GEËXTRAHEERDE TEKST ::
**********
Intussen heb ik me op internet in de aardappelen verdiept. In loofdoding en loofklappen! Mocht je ook belangstelling hebben:
Dus jullie zijn weer thuis? Jammer voor ons. Wanneer gaan jullie weer op pad?
Ja! Ook een beetje jammer voor ons… Wist ik het maar, wanneer we weer gaan. We kijken wel naar mogelijkheden in elk geval.🤔
Zo, drie reisverslagen samen vatten en je history is geschreven.
Toch merkte ik ook iets van.
We zijn het even zat.
Ik zou zeggen, wel thuis en rust eens lekker uit.
Cees.
**********
Coördinaten van houdingspunten ::
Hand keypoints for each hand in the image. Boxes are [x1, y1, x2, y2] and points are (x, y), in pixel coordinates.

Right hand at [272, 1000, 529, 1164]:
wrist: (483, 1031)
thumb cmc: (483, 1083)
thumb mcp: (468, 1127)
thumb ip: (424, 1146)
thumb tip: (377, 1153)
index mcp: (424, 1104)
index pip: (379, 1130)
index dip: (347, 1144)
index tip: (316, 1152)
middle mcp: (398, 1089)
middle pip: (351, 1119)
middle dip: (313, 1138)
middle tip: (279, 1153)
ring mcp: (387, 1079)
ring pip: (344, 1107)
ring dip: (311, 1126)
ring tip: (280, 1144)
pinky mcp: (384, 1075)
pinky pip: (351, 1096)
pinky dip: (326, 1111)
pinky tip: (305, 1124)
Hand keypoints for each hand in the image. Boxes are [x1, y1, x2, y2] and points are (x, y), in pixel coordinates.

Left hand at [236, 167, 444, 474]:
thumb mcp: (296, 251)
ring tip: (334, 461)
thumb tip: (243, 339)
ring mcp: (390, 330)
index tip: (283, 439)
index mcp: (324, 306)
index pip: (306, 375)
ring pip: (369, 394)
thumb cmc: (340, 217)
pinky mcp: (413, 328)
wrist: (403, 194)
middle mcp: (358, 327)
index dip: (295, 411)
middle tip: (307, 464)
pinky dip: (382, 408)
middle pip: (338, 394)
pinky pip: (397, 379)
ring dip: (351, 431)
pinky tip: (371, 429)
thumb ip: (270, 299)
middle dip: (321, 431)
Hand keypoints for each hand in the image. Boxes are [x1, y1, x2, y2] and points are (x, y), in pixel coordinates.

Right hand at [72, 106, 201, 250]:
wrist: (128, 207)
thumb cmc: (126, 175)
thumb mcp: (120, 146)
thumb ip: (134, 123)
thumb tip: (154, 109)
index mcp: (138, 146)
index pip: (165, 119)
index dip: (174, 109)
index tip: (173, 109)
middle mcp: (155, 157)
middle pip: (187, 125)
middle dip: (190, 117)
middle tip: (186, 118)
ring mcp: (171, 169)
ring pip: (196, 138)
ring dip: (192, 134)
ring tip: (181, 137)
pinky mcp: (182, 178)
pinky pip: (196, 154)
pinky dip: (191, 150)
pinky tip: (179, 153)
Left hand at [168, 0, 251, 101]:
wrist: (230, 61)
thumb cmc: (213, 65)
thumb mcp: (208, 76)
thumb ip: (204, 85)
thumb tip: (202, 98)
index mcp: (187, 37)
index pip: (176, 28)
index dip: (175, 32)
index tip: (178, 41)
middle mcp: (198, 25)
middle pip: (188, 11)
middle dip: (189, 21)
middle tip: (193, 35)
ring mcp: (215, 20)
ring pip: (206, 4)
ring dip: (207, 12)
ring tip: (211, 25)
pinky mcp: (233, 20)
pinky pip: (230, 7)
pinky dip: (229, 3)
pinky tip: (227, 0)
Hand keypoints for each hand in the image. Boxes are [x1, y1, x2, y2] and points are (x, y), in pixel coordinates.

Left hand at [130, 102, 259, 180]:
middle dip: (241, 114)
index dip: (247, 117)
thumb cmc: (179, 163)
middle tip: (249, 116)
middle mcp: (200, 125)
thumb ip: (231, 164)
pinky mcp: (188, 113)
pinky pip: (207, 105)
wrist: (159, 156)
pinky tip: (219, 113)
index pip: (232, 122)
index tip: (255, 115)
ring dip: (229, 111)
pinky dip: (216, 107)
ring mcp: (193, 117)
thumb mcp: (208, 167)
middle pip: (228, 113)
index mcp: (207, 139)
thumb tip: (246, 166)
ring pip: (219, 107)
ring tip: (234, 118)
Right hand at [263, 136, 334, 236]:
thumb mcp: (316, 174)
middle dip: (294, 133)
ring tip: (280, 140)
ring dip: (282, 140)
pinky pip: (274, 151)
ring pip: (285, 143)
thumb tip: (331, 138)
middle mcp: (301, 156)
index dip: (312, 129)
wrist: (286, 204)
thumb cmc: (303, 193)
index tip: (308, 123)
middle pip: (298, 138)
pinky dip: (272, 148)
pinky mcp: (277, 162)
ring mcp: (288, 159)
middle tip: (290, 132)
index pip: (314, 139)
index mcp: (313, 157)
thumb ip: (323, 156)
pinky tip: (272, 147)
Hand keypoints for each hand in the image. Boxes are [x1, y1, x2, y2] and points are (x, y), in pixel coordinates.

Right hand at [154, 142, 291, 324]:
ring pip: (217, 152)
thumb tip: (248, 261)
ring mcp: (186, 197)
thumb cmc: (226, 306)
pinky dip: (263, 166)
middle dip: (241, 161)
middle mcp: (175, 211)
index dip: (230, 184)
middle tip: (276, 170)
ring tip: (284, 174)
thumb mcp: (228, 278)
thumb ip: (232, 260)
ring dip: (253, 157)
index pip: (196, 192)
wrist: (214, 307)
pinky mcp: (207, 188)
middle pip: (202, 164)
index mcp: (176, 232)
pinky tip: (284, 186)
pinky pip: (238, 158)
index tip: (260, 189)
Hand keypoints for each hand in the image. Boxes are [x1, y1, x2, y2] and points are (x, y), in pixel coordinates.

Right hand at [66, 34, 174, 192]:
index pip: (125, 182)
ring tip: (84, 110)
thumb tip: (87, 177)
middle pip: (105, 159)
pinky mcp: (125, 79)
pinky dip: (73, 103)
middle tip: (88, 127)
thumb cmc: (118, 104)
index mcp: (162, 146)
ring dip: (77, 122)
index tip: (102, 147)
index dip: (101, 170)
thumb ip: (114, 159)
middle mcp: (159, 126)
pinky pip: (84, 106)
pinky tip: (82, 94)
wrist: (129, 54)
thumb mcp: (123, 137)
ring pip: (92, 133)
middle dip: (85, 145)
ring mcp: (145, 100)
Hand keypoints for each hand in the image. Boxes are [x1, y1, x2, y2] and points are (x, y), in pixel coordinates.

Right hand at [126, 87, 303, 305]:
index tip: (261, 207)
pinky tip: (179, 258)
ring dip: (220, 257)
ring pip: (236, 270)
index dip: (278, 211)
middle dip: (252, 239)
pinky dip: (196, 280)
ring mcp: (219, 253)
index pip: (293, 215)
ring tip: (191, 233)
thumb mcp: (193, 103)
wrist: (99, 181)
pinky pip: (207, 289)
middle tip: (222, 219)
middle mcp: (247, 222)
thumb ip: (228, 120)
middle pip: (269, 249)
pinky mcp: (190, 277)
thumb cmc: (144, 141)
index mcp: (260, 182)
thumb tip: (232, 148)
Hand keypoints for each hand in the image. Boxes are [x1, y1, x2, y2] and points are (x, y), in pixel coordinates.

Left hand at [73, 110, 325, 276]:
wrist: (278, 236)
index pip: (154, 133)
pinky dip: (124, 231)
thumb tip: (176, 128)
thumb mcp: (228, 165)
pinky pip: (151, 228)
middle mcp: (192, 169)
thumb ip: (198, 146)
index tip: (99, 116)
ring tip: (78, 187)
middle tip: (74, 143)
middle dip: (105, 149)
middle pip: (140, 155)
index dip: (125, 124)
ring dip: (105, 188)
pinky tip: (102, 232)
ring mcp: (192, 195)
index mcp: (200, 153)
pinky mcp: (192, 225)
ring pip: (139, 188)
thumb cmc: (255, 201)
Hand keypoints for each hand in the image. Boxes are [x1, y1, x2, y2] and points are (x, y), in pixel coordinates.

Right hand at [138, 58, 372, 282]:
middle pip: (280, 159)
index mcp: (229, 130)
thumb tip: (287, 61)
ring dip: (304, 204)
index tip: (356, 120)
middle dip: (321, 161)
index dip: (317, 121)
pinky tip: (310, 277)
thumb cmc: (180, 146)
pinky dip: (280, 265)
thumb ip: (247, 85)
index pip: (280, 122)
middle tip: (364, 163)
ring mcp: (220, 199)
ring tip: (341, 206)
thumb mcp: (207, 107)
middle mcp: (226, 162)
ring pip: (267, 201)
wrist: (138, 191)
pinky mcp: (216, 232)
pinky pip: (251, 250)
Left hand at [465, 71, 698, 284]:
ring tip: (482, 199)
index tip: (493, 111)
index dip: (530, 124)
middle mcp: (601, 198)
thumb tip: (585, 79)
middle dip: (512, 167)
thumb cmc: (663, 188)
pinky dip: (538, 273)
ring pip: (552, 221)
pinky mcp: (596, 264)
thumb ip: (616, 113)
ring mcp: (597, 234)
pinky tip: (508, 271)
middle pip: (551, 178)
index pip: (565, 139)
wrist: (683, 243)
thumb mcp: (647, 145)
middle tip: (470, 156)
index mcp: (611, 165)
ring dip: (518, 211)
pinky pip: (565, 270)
**********
OVER DEZE OPDRACHT ::
Geef bij elke bewering hieronder met ja of nee aan of ze klopt met de geëxtraheerde tekst, en citeer de woorden die de doorslag geven.
(a) Iemand heeft zich op internet in aardappelen verdiept.
(b) Degene die antwoordt op de vraag wanneer ze weer op pad gaan, weet wanneer dat is.
(c) Iemand raadt aan om thuis lekker uit te rusten.

HET ANTWOORD ::
(a) Ja: "Intussen heb ik me op internet in de aardappelen verdiept."
(b) Nee: "Wist ik het maar, wanneer we weer gaan."
(c) Ja: "Ik zou zeggen, wel thuis en rust eens lekker uit."